▸ **TASK OBJECTIVE**
Rename every "Brinquedos" in the records below to "Toys", and reproduce all records with everything else unchanged.

┌────────

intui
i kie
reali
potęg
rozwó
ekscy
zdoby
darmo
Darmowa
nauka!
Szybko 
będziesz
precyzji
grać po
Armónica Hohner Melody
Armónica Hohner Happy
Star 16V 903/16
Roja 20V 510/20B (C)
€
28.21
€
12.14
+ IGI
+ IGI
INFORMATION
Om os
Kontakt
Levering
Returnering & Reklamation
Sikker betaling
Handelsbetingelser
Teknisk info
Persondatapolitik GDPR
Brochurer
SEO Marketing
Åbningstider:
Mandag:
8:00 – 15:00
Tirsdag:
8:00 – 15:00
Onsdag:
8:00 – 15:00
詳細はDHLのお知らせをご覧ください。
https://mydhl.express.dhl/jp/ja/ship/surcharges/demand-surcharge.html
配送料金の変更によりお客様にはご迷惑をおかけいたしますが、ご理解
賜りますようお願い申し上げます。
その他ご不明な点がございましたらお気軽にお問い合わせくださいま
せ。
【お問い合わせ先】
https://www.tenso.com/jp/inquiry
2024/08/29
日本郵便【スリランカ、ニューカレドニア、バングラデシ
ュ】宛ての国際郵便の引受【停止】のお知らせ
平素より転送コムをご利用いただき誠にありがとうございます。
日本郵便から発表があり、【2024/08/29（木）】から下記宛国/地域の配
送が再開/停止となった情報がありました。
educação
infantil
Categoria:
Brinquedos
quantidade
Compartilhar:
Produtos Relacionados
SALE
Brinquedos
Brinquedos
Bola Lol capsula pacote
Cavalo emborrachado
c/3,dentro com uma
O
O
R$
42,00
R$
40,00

└────────

▸ **TASK OUTPUT**
intui
i kie
reali
potęg
rozwó
ekscy
zdoby
darmo
Darmowa
nauka!
Szybko 
będziesz
precyzji
grać po
Armónica Hohner Melody
Armónica Hohner Happy
Star 16V 903/16
Roja 20V 510/20B (C)
€
28.21
€
12.14
+ IGI
+ IGI
INFORMATION
Om os
Kontakt
Levering
Returnering & Reklamation
Sikker betaling
Handelsbetingelser
Teknisk info
Persondatapolitik GDPR
Brochurer
SEO Marketing
Åbningstider:
Mandag:
8:00 – 15:00
Tirsdag:
8:00 – 15:00
Onsdag:
8:00 – 15:00
詳細はDHLのお知らせをご覧ください。
https://mydhl.express.dhl/jp/ja/ship/surcharges/demand-surcharge.html
配送料金の変更によりお客様にはご迷惑をおかけいたしますが、ご理解
賜りますようお願い申し上げます。
その他ご不明な点がございましたらお気軽にお問い合わせくださいま
せ。
【お問い合わせ先】
https://www.tenso.com/jp/inquiry
2024/08/29
日本郵便【スリランカ、ニューカレドニア、バングラデシ
ュ】宛ての国際郵便の引受【停止】のお知らせ
平素より転送コムをご利用いただき誠にありがとうございます。
日本郵便から発表があり、【2024/08/29（木）】から下記宛国/地域の配
送が再開/停止となった情報がありました。
educação
infantil
Categoria:
Toys
quantidade
Compartilhar:
Produtos Relacionados
SALE
Toys
Toys
Bola Lol capsula pacote
Cavalo emborrachado
c/3,dentro com uma
O
O
R$
42,00
R$
40,00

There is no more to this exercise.